Bagi guru, pemahaman kepribadian ini memberikan banyak manfaat. Mulai dari penentuan strategi dan metode pembelajaran, pemilihan bahan ajar, pengelolaan kelas, sampai ke model layanan. Semua unsur pembelajaran ini mesti senafas dengan kepribadian dan kebutuhan anak tunarungu. Strategi dan metode pembelajaran, bahan ajar, perlakuan, pengelolaan kelas yang diterapkan harus menyentuh karakteristik dan kebutuhan anak tunarungu. Sehingga mereka (anak tunarungu) bisa merasakan layanan pendidikan yang representatif--yang bisa mengantar mereka mencapai komando tujuan pembelajaran secara optimal.

Tidak hanya guru, semua warga sekolah harus memahami kepribadian anak tunarungu. Kepala sekolah, TU, Satpam dan terlebih lagi adalah siswa normal yang merupakan bagian dari lingkungan sosial kesehariannya. Dari pemahaman kepribadian inilah diharapkan akan tumbuh sikap, pengertian, cinta-kasih dan perhatian dari pihak sekolah. Tidak ada alasan bagi sekolah untuk memarginalkan mereka dalam pergaulan sosial (interaksi sosial) di lingkungan sekolah. Namun sebaliknya, selalu empatik membantu (menstimulus—memotivasi) mereka menjadi insan yang integratif baik di kelas maupun di luar kelas.

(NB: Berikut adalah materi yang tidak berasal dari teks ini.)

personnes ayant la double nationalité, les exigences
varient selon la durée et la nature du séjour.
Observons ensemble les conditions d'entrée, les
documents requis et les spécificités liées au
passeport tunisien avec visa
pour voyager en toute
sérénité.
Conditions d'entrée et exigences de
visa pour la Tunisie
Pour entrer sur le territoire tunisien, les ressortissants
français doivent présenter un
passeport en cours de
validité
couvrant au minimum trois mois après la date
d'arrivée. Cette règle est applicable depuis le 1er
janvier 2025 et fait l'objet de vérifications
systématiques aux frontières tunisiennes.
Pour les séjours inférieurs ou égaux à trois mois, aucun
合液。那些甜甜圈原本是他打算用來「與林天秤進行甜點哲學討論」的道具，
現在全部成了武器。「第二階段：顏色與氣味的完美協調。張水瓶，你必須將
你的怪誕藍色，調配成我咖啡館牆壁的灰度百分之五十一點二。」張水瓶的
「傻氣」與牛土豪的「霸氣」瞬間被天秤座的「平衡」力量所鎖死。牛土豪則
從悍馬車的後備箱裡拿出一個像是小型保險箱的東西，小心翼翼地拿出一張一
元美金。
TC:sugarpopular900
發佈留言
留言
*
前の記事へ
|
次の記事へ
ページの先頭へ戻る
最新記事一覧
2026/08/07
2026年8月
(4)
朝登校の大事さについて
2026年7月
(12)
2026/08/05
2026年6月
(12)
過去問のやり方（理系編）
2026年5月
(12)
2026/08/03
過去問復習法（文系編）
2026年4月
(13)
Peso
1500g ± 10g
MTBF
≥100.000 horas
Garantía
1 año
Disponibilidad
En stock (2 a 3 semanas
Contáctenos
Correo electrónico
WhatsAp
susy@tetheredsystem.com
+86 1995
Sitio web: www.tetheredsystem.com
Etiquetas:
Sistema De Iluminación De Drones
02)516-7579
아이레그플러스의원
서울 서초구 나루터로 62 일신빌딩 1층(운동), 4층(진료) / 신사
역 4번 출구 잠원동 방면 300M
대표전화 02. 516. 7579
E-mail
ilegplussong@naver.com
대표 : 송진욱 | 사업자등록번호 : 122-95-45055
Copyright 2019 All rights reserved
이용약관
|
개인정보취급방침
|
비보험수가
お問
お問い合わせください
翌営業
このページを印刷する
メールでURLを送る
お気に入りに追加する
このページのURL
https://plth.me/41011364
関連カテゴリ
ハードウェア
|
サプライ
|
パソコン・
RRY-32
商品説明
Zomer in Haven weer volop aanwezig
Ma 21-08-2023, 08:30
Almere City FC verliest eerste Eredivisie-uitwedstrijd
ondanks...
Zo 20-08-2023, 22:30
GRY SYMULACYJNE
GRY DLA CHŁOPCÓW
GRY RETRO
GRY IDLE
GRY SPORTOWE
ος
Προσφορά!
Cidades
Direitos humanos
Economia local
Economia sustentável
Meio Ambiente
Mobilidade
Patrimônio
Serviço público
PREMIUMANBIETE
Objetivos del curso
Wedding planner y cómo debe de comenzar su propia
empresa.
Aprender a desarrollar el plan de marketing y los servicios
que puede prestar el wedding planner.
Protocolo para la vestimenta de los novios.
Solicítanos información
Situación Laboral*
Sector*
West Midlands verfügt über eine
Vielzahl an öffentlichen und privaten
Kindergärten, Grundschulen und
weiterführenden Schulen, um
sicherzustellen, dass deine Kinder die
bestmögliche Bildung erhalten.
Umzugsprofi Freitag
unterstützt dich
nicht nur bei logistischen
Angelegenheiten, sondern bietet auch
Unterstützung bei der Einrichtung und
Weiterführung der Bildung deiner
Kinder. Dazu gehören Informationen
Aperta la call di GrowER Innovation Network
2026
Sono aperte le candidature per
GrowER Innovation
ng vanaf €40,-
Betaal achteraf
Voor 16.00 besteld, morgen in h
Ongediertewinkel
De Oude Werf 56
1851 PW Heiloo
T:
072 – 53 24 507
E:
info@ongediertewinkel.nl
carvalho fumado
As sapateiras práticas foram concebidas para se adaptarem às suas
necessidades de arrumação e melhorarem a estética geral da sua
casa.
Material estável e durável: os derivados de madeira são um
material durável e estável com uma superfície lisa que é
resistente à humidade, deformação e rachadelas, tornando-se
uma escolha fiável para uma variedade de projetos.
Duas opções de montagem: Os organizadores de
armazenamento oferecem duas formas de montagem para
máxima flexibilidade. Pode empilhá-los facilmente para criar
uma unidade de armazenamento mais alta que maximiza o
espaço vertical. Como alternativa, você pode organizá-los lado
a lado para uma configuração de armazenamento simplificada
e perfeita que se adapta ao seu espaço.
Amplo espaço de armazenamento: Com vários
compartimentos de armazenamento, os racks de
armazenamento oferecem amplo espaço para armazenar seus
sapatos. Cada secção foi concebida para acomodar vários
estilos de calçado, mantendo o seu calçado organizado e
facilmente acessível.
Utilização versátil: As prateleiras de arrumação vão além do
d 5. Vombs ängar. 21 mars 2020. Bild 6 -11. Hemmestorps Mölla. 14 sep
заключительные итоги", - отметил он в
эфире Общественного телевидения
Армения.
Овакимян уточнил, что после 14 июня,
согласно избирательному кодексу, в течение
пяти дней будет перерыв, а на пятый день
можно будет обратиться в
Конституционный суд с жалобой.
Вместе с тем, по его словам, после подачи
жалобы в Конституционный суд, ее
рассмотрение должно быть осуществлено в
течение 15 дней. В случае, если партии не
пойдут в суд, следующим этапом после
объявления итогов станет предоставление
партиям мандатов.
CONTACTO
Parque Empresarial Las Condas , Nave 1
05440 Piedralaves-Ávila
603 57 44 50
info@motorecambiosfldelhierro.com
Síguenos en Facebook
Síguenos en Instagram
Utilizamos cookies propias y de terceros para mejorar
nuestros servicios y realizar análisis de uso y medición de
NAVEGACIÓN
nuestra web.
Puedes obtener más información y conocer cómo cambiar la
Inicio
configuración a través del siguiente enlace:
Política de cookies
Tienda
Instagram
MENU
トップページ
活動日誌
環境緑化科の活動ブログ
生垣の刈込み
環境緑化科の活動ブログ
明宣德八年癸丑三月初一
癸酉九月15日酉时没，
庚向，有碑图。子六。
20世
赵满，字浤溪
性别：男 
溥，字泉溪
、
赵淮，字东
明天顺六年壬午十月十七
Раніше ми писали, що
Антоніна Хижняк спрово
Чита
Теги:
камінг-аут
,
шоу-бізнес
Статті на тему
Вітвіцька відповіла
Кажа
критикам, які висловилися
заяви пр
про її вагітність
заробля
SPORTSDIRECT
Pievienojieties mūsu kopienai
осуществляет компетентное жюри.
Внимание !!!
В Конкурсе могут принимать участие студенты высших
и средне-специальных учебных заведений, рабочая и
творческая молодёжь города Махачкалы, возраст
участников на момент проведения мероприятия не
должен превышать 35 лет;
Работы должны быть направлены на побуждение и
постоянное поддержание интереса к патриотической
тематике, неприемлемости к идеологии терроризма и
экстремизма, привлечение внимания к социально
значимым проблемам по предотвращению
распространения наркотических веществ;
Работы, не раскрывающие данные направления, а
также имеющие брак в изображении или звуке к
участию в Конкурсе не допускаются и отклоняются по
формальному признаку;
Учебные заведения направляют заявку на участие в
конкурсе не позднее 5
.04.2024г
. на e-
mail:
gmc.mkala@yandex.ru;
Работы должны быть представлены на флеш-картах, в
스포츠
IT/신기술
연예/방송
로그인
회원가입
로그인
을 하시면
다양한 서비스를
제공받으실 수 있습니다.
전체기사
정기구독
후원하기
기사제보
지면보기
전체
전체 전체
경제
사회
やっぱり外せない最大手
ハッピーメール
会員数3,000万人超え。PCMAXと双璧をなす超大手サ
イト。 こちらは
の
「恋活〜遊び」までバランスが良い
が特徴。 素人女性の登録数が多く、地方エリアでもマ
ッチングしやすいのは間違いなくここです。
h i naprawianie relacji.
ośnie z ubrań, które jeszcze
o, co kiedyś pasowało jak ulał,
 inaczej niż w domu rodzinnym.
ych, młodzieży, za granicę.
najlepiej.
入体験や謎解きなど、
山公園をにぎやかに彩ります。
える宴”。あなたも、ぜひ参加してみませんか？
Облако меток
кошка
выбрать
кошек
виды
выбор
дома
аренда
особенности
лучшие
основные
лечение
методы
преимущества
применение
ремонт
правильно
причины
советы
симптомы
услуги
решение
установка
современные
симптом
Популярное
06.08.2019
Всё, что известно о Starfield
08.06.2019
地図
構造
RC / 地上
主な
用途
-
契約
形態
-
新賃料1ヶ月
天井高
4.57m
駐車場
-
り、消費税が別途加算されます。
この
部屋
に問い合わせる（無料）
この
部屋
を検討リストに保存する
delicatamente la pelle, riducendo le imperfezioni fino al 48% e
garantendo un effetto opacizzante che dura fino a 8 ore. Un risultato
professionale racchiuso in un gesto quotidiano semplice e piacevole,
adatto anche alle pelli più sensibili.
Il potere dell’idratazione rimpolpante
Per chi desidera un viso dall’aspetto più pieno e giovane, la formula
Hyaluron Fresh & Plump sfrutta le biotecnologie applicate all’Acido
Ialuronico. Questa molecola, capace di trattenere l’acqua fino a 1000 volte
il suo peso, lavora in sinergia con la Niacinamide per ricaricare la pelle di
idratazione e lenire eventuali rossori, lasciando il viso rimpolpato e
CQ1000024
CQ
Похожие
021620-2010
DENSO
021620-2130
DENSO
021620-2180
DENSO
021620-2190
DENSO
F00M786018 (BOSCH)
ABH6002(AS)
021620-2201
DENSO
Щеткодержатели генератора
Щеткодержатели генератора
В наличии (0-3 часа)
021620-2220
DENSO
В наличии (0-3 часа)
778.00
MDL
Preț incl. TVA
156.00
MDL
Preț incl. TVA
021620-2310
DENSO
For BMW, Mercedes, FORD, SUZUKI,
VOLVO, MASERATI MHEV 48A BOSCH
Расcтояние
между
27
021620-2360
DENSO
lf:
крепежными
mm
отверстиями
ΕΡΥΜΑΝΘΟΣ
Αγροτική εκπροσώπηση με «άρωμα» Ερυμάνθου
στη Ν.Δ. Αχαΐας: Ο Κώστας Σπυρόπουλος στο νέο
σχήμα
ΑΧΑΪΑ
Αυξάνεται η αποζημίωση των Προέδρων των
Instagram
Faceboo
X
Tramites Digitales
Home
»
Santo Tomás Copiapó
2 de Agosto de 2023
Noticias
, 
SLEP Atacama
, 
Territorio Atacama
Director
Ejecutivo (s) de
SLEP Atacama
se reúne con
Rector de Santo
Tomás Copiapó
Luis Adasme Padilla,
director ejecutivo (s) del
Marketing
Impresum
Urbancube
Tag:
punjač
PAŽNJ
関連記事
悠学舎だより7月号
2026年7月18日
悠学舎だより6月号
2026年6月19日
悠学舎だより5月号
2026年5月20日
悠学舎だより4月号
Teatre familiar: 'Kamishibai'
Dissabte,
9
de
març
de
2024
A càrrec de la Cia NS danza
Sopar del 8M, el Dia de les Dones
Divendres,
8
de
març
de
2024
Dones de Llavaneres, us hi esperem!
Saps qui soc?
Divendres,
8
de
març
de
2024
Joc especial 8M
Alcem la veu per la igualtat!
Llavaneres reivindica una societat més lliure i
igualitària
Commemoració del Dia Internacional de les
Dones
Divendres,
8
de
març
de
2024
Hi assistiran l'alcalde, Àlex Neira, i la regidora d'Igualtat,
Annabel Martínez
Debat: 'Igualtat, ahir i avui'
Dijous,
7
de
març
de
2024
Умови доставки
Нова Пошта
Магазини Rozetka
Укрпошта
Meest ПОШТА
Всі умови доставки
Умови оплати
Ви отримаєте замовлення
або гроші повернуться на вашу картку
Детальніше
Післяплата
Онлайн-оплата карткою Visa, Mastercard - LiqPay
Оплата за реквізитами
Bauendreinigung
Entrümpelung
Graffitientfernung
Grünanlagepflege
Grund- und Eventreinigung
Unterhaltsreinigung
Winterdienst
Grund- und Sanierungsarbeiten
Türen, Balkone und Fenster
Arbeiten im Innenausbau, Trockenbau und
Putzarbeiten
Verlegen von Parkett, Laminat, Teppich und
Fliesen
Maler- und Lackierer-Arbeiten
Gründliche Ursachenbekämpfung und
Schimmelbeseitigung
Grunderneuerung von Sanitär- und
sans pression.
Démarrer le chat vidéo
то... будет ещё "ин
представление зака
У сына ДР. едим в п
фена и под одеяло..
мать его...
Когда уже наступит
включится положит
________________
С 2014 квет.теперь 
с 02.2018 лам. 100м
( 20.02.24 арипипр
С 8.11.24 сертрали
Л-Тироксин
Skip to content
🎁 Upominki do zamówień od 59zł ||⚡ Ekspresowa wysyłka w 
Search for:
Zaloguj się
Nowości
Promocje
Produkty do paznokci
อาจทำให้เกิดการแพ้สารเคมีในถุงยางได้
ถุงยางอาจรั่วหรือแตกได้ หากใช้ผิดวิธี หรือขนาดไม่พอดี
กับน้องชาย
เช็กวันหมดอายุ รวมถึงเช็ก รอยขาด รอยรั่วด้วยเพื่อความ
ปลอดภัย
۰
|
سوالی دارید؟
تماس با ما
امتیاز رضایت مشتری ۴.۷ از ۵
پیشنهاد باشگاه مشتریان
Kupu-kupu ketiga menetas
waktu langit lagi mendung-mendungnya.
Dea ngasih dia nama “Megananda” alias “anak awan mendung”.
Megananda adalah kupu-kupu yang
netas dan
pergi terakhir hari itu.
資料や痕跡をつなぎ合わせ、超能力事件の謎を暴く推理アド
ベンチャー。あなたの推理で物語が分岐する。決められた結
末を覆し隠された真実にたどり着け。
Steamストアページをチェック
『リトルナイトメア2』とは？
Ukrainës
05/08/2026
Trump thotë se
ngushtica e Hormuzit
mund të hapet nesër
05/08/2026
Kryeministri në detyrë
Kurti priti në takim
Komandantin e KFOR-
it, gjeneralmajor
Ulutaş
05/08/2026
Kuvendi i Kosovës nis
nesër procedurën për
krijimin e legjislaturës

Demikianlah, penting sekali sekolah memahami seluk-beluk ketunarunguan, memahami kepribadian dan strategi serta metode pembelajaran anak tunarungu. Hal ini bertujuan agar sekolah bisa memberikan perhatian dan layanan pendidikan khusus. Dari perhatian dan layanan khusus inilah kita berharap mereka bisa tumbuh dan berkembang menjadi pribadi yang utuh, memiliki pengetahuan, wawasan, kemampuan dan perilaku yang standar dengan anak normal pada umumnya. Sehingga kelak mereka tumbuh menjadi pribadi yang mandiri, percaya diri dan eksis di tengah masyarakat.